A (set) consists of:

Value match
"+(mod)(major):(field)=(value)"

This handles major:field specific handler data in plain English so that is
is easier to determine what the typed information means.

Literal exact value match, no special translation:
"+(mod)(major):(field)==(value)"

This is a literal match, all forms must exactly match the data in the
specified way.
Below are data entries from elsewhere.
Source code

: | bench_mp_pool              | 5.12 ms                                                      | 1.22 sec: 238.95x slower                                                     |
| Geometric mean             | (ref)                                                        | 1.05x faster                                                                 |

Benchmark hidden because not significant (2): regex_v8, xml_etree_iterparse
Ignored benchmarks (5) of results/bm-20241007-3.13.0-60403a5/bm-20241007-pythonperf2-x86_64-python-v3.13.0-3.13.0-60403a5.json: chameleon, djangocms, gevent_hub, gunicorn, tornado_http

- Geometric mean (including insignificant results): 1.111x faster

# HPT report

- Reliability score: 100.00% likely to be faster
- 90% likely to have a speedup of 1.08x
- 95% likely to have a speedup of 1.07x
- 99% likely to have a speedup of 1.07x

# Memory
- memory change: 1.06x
This would be the same as if you read the attribute in
(the eventual) Java code and requested the raw information.

Result modifiers (always at the start), these may be stacked
"~"      : NOT match, anything that would not match becomes matched.
"gleh!"  : Force numerical value match, where value is a number or a type
of unit.

g = greater than
l = less than
e = equal to.
h = Use "human-readable" amounts (B K M G etc.)

In the sense of a size
B = 1 byte (8 bits)
K = 1024 bytes (8192 bits)
M = 1048576 bytes (8388608 bits)
... and so on
b = 1 bit (---)
k = 1000 bits (125 bytes)
m = 1000000 bits (125000 bytes)
... and so on

Since these are extrapolated readable values, there may be
prefixes such as:
Time:
s = Seconds
m = Minutes
h = Hours
ms = milliseconds
ns = nanoseconds
... and so on

So "lex$/+ge!file:size=16K" would match all files which are
greater than or equal to 16 * 1024 bytes.

And "lex$/+l!sound:length=3m" would match all sounds files which
are shorter than 3 minutes in length.

Otherwise, (major), (field), and (value) have the following potential.
"+x##"
Literal single byte hex value, "+x00" would be the NUL byte.
"+u####"
16-bit Unicode literal, same as \U in Java.
"+U######"
24-bit Unicode literal, for higher numerical pairs.
"+p"
A literal plus sign (becomes +).
"+f"
A literal forward slash (becomes /).
"+b"
A literal backwards slash (becomes \).
"+d"
A literal dollar sign (becomes $).
"++"
Stop parsing special
"+g"
Start matching group set, ends at "+e".
"+o"
Internal OR to group match set (akin to perl: "(foo|bar)").
"+e"
End matching group set, starts at "+g".
"+n##++"
Match character/group exactly ## times (count).
"+n##,++"
Match character/group exactly ## times or more (count).
"+n,##++"
Match character/group exactly ## times or less (count).
"+n##,##++"
Match character/group exactly either ## or in between those values (count).
"+n##~##++"
Match character/group outside of the specified ranges (count).
"+w"
Wildcard, can be any character.

Major and field would be best forced to lower case always, but value could be any case.